More money for stunts, special effects and locations might have helped director Clive Donner open GET SMART up for the big screen. A big chase scene through the Universal Studios theme park comes back to bite Donner later, when another chase that's supposed to be set someplace else is also obviously filmed on the Universal lot. The plot takes 86 to Austria, Washington, D.C. and New York City, though the film clearly never leaves Southern California. Likewise, the big action setpiece that closes the movie has the germ of a good idea—clones of Sauvage and Smart fighting each other in an exploding laboratory—but obvious doubles and lethargic staging fail to give the climax the pizzazz it needs.
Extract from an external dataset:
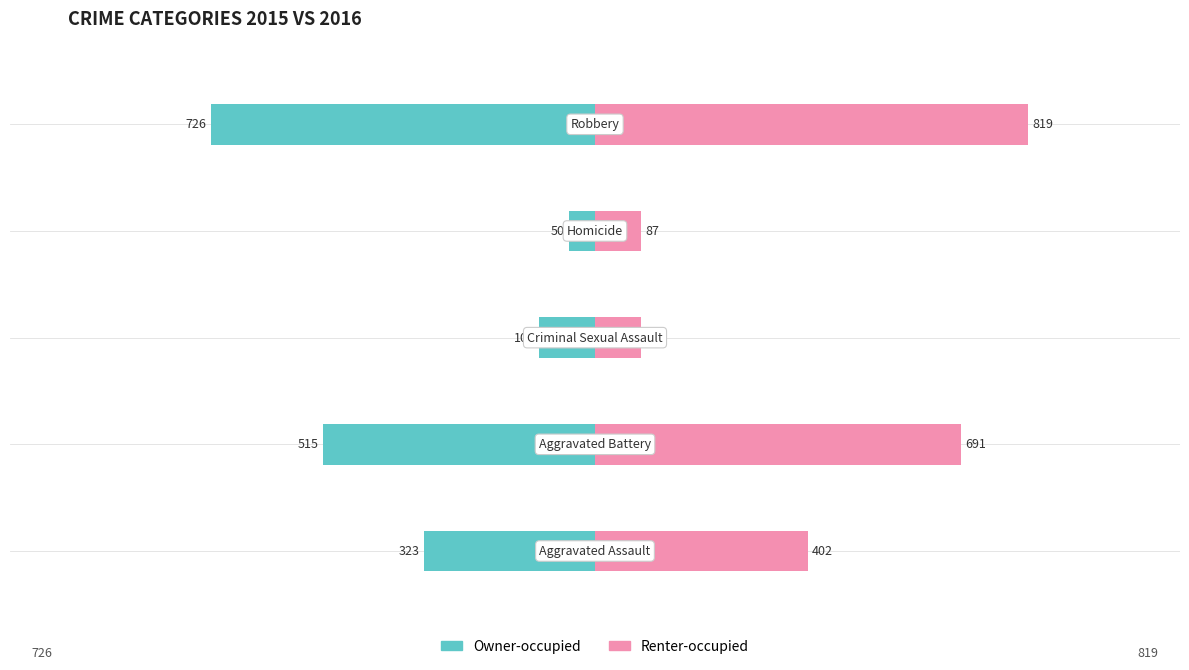

At how many categories does at least one series exceed -674?

5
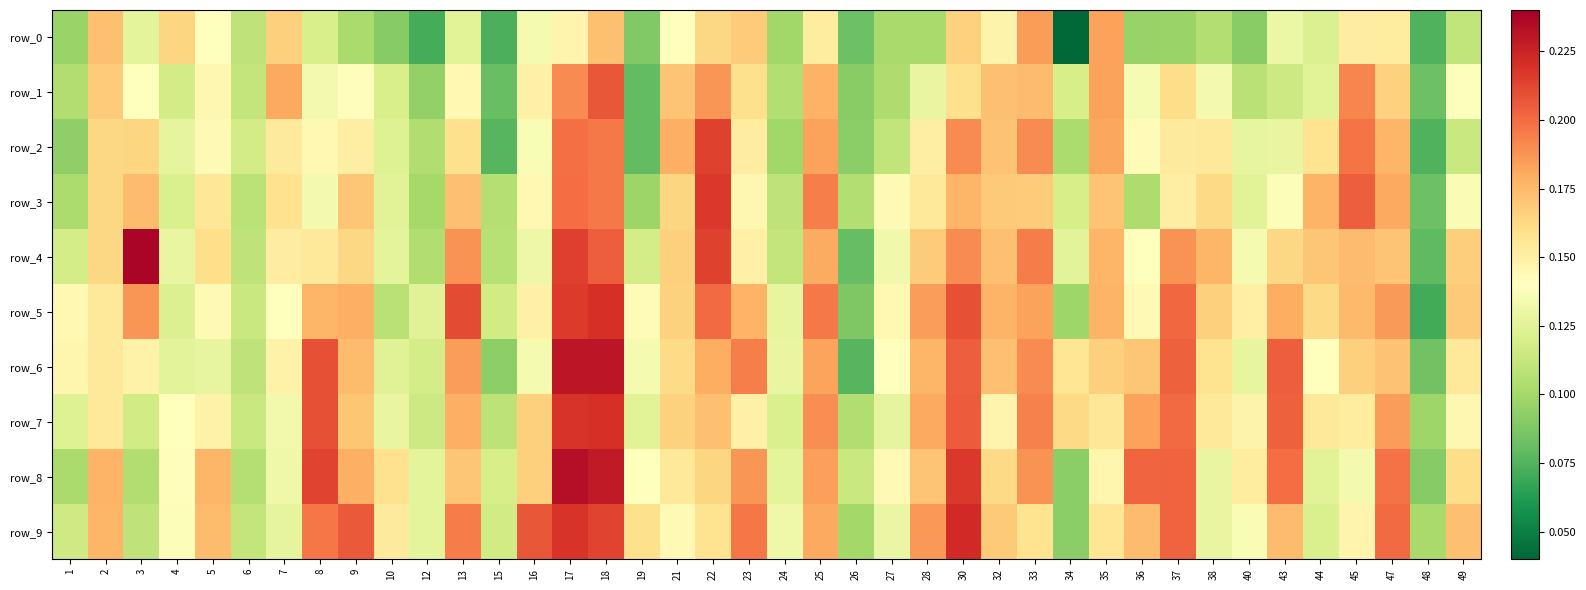

How many distinct data groups are displayed?

10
THE NUDE BOMB was shown on television (and possibly home video) as THE RETURN OF MAXWELL SMART. It's not very good, but GET SMART, AGAIN!, a made-for-television reunion made for ABC in 1989, is. Unlike THE NUDE BOMB, the TV-movie was smart enough to bring back Feldon as 99, as well as fellow GET SMART actors Bernie Kopell (as KAOS baddie Siegfried), Dick Gautier (as robot Hymie), King Moody (Shtarker) and Dave Ketchum (Joey Forman played the part of Agent 13 in THE NUDE BOMB). Besides Adams, Robert Karvelas as Larrabee is the only GET SMART actor to appear in both film sequels.
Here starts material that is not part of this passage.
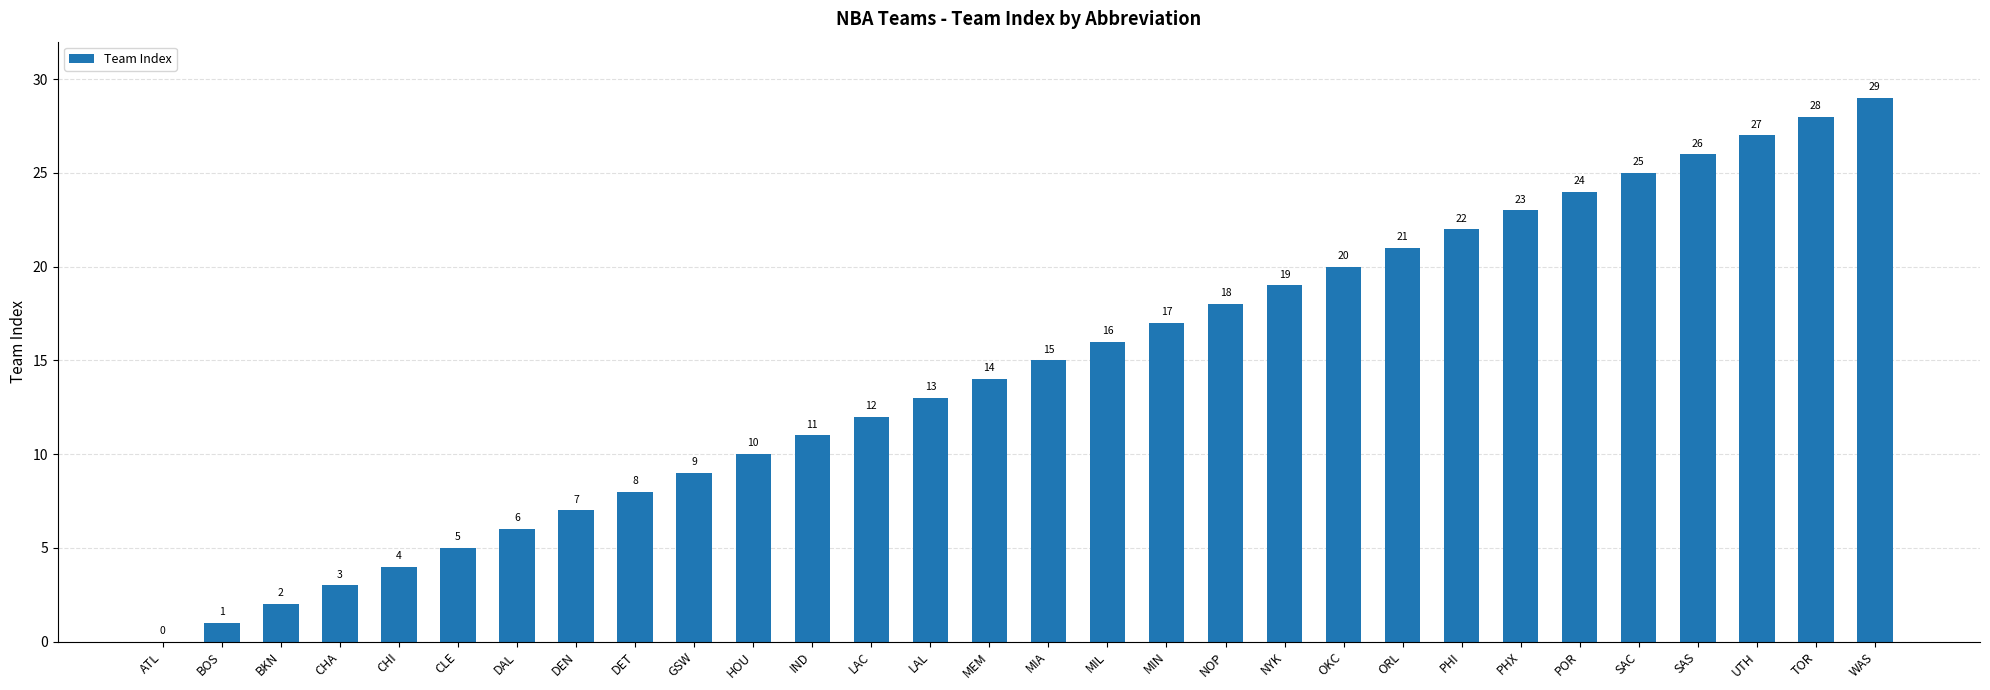

What is the ratio of the value at CHA to the value at DAL?

0.5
Adams and Feldon returned to their most famous television roles in—what else—GET SMART, which was the title of a shortlived Fox sitcom in 1995 that cast Andy Dick (NEWSRADIO) as the Smarts' bumbling secret agent son Zach and teamed him with sexy but smart agent 66 (Elaine Hendrix). Sound familiar? Adams, who served in the Marines and fought at Guadalcanal during World War II, died in 2005, but his legacy lives on, not just in syndication and on DVD (the original GET SMART series, the Fox series, THE NUDE BOMB and GET SMART, AGAIN! are all available), but also in the 2008 "reimagining," which stars THE 40 YEAR OLD VIRGIN's Steve Carell as Smart, Anne Hathaway (THE PRINCESS DIARIES) as 99, Alan Arkin (LITTLE MISS SUNSHINE) as the Chief and Terence Stamp (THE LIMEY) as the Chief.

1 comment:

Zokko said...

I agree with your comments about 'The Nude Bomb'. It still has more laughs than the 'Austin Powers' films combined though.